The shipyard which built the doomed liner the Titanic has postponed a string of key contracts in an update which has cut shares by a fifth. Harland Wolff, which owns the Belfast yard which built the White Star Line ship, said a key military contract to overhaul a minesweeper for the Lithuanian Navy was delayed as a result of parts shortages.
Work on cruises and ferries will also be pushed to 2023, with a total of £30m of projects expected to arrive late.
Additionally, a £5m contract to deliver four wind turbine generators has been abandoned.
Harland and Wolff had hoped to turn a profit of between £65m and £75m but slashed this figure by half.

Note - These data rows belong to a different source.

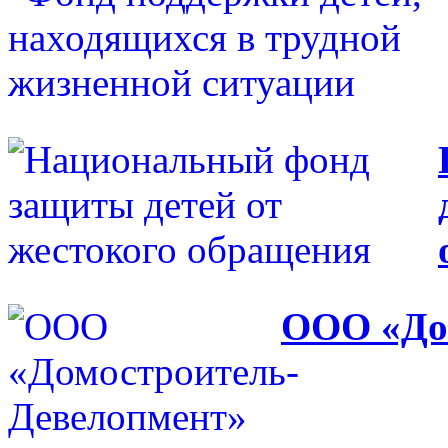
ООО «До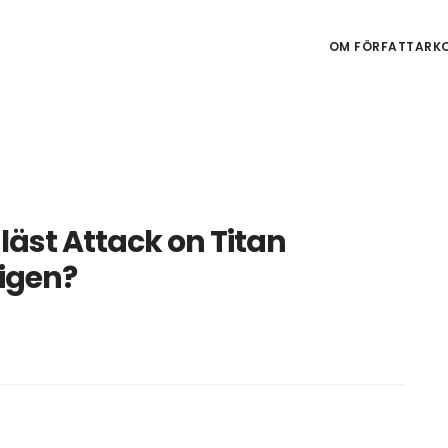
OM FÖRFATTARKO
läst Attack on Titan
igen?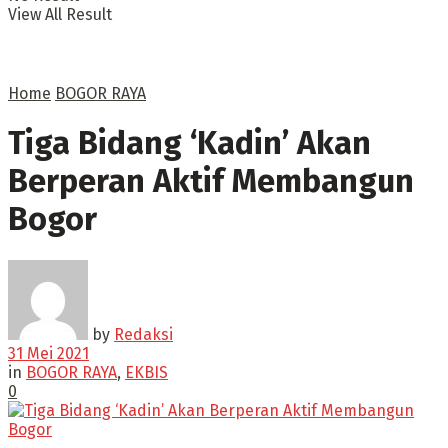
View All Result
Home
BOGOR RAYA
Tiga Bidang ‘Kadin’ Akan
Berperan Aktif Membangun
Bogor
by
Redaksi
31 Mei 2021
in
BOGOR RAYA
,
EKBIS
0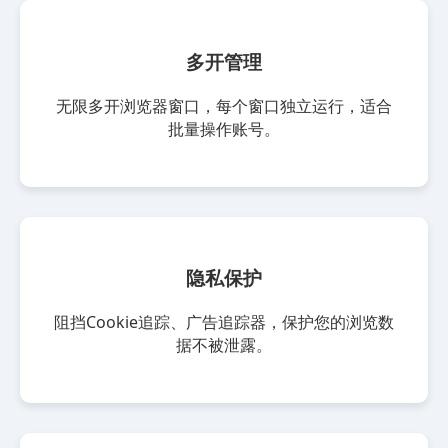
多开管理
无限多开浏览器窗口，每个窗口独立运行，适合
批量操作账号。
隐私保护
阻挡Cookie追踪、广告追踪器，保护您的浏览数
据不被泄露。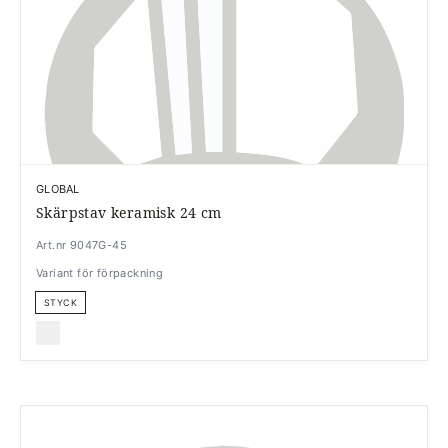
GLOBAL
Skärpstav keramisk 24 cm
Art.nr 9047G-45
Variant för förpackning
STYCK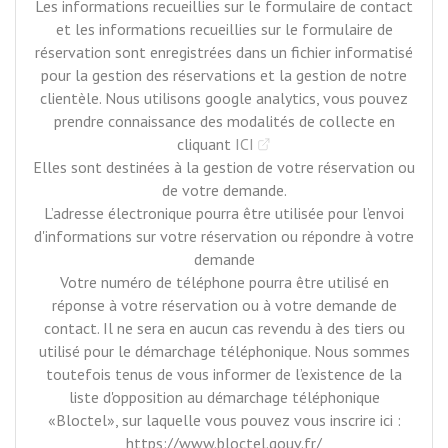
Les informations recueillies sur le formulaire de contact
et les informations recueillies sur le formulaire de
réservation sont enregistrées dans un fichier informatisé
pour la gestion des réservations et la gestion de notre
clientèle. Nous utilisons google analytics, vous pouvez
prendre connaissance des modalités de collecte en
cliquant
ICI
Elles sont destinées à la gestion de votre réservation ou
de votre demande.
L’adresse électronique pourra être utilisée pour l’envoi
d'informations sur votre réservation ou répondre à votre
demande
Votre numéro de téléphone pourra être utilisé en
réponse à votre réservation ou à votre demande de
contact. Il ne sera en aucun cas revendu à des tiers ou
utilisé pour le démarchage téléphonique. Nous sommes
toutefois tenus de vous informer de l’existence de la
liste d'opposition au démarchage téléphonique
«Bloctel», sur laquelle vous pouvez vous inscrire ici :
https://www.bloctel.gouv.fr/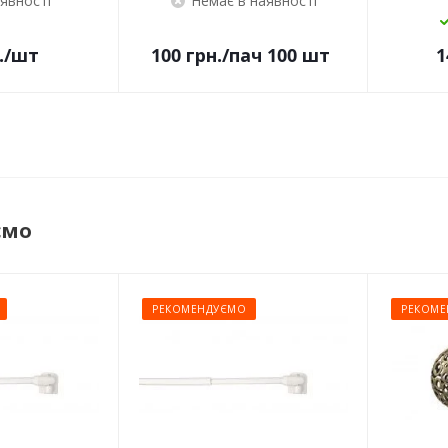
аявності
Немає в наявності
.
/шт
100
грн.
/пач 100 шт
1
ємо
РЕКОМЕНДУЄМО
РЕКОМЕ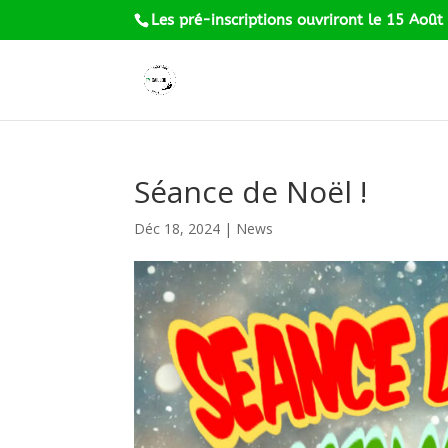
Les pré-inscriptions ouvriront le 15 Août
Séance de Noël !
Déc 18, 2024
|
News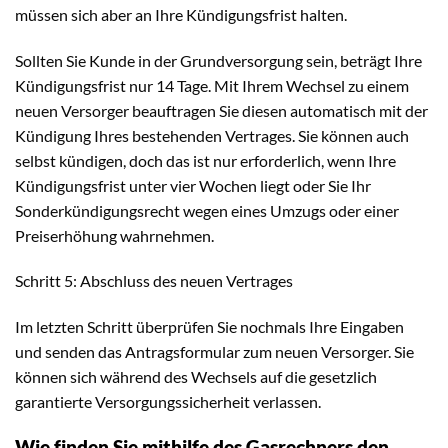
müssen sich aber an Ihre Kündigungsfrist halten.
Sollten Sie Kunde in der Grundversorgung sein, beträgt Ihre
Kündigungsfrist nur 14 Tage. Mit Ihrem Wechsel zu einem
neuen Versorger beauftragen Sie diesen automatisch mit der
Kündigung Ihres bestehenden Vertrages. Sie können auch
selbst kündigen, doch das ist nur erforderlich, wenn Ihre
Kündigungsfrist unter vier Wochen liegt oder Sie Ihr
Sonderkündigungsrecht wegen eines Umzugs oder einer
Preiserhöhung wahrnehmen.
Schritt 5: Abschluss des neuen Vertrages
Im letzten Schritt überprüfen Sie nochmals Ihre Eingaben
und senden das Antragsformular zum neuen Versorger. Sie
können sich während des Wechsels auf die gesetzlich
garantierte Versorgungssicherheit verlassen.
Wie finden Sie mithilfe des Gasrechners den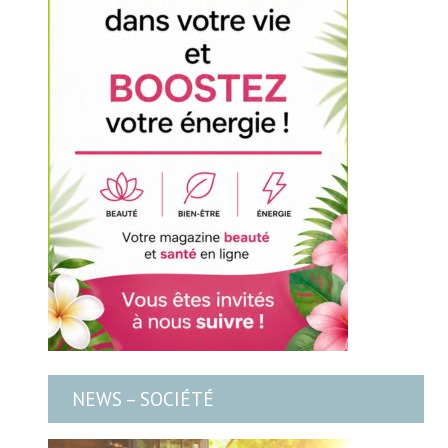
NEWS – SOCIÉTÉ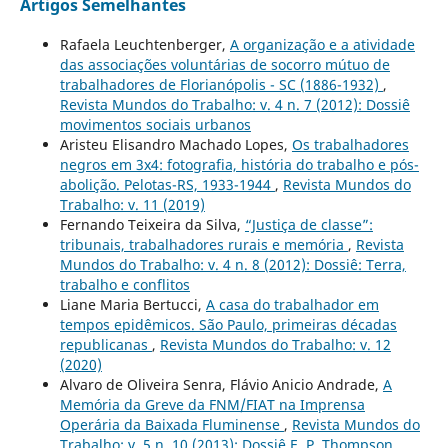
Artigos Semelhantes
Rafaela Leuchtenberger,
A organização e a atividade
das associações voluntárias de socorro mútuo de
trabalhadores de Florianópolis - SC (1886-1932)
,
Revista Mundos do Trabalho: v. 4 n. 7 (2012): Dossiê
movimentos sociais urbanos
Aristeu Elisandro Machado Lopes,
Os trabalhadores
negros em 3x4: fotografia, história do trabalho e pós-
abolição. Pelotas-RS, 1933-1944
,
Revista Mundos do
Trabalho: v. 11 (2019)
Fernando Teixeira da Silva,
“Justiça de classe”:
tribunais, trabalhadores rurais e memória
,
Revista
Mundos do Trabalho: v. 4 n. 8 (2012): Dossiê: Terra,
trabalho e conflitos
Liane Maria Bertucci,
A casa do trabalhador em
tempos epidêmicos. São Paulo, primeiras décadas
republicanas
,
Revista Mundos do Trabalho: v. 12
(2020)
Alvaro de Oliveira Senra, Flávio Anicio Andrade,
A
Memória da Greve da FNM/FIAT na Imprensa
Operária da Baixada Fluminense
,
Revista Mundos do
Trabalho: v. 5 n. 10 (2013): Dossiê E. P. Thompson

Share prices in the company dropped by 22 percent following the update.
But its contract with the Lithuanian Navy slowed down after it had difficulty obtaining components for warships.
It has maintained, however, that it will be able to deliver the ship on time.
John Wood, group chief executive, said: “While it is disappointing that we have not met our aspirations for 2022 due to timing issues, we have made significant progress over the last twelve months.
He added: “I believe that we are now at the cusp of a major transformation of the entire group and the team is working hard to convert bids into contracts.”
Harland looked to recover some of its losses this year by picking up a number of contracts that stoked some hopes of a recovery for British shipbuilding.
Shares rallied strongly in November after the company won part of a contract to build Royal Navy supply ships.
However, it has slumped 15pc across 2022 amid lingering concerns about the company’s debts.
HMRC petitioned to have the company wound up for the second time this year in June over an alleged unpaid bill of £92,275.